Lo primero que hizo a la mañana siguiente fue ir a la Casa Knapwater, donde encontró que la señorita Aldclyffe no estaba lo suficientemente bien como para recibirlo. Había estado indispuesta por una leve hemorragia interna desde la confesión del portero Chinney. Aparentemente, no muy afectado por la negativa, poco después fue a la estación de tren y partió hacia Londres, dejando una carta para la señorita Aldclyffe en la que explicaba el motivo de su viaje: recuperar pistas sobre su esposa desaparecida.

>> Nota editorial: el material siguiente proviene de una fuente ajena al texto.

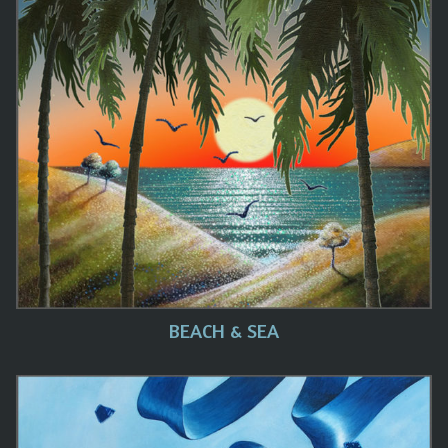
BEACH & SEA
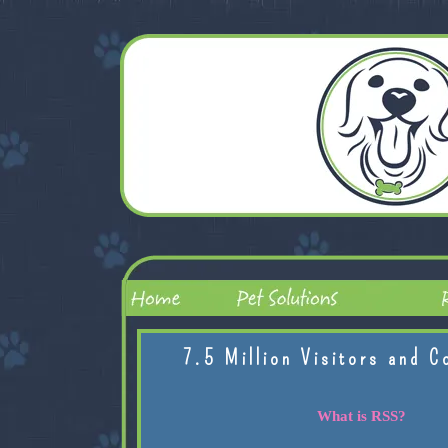
7.5 Million Visitors and C
What is RSS?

Durante el resto de la semana, aparecieron párrafos en los periódicos locales y de otros lugares, llamando la atención sobre los hechos de este caso singular. Los redactores, casi sin excepción, insistían en un aspecto que al principio había pasado desapercibido para los aldeanos, incluido el señor Raunham: que si el anuncio del tal Chinney era cierto, parecía sumamente probable que la señora Manston hubiera dejado su reloj y sus llaves a propósito para despistar a la gente sobre su fuga; y que, por lo tanto, ahora no se dejaría descubrir, a menos que se ejerciera una fuerte presión sobre ella. Los redactores añadían que la policía seguía la pista del portero, quien posiblemente había huido por temor a que su reserva fuera delictiva, y que el señor Manston, el esposo, con encomiable energía, hacía todo lo posible por esclarecer el asunto.